Exercise instructions. Show all lines of the listing that hold the word "conf".

Data for this task.

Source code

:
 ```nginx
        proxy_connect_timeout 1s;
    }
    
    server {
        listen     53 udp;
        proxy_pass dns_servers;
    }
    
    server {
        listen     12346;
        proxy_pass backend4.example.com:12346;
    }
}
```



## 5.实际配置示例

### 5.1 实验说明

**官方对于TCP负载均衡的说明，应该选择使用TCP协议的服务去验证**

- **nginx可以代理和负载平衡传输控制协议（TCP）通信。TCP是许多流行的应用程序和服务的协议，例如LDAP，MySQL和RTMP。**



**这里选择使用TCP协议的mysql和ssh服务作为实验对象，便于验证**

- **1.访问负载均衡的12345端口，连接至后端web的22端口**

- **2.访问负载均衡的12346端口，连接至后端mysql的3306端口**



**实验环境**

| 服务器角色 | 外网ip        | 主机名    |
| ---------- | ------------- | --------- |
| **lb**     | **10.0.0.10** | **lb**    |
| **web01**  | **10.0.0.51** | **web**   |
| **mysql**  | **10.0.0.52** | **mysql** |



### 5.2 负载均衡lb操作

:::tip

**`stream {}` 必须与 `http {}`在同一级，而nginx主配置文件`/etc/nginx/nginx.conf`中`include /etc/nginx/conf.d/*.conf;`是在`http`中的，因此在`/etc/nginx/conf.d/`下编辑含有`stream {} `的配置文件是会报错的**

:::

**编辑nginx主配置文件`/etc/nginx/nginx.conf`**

Problem solution.
**`stream {}` 必须与 `http {}`在同一级，而nginx主配置文件`/etc/nginx/nginx.conf`中`include /etc/nginx/conf.d/*.conf;`是在`http`中的，因此在`/etc/nginx/conf.d/`下编辑含有`stream {} `的配置文件是会报错的**
**编辑nginx主配置文件`/etc/nginx/nginx.conf`**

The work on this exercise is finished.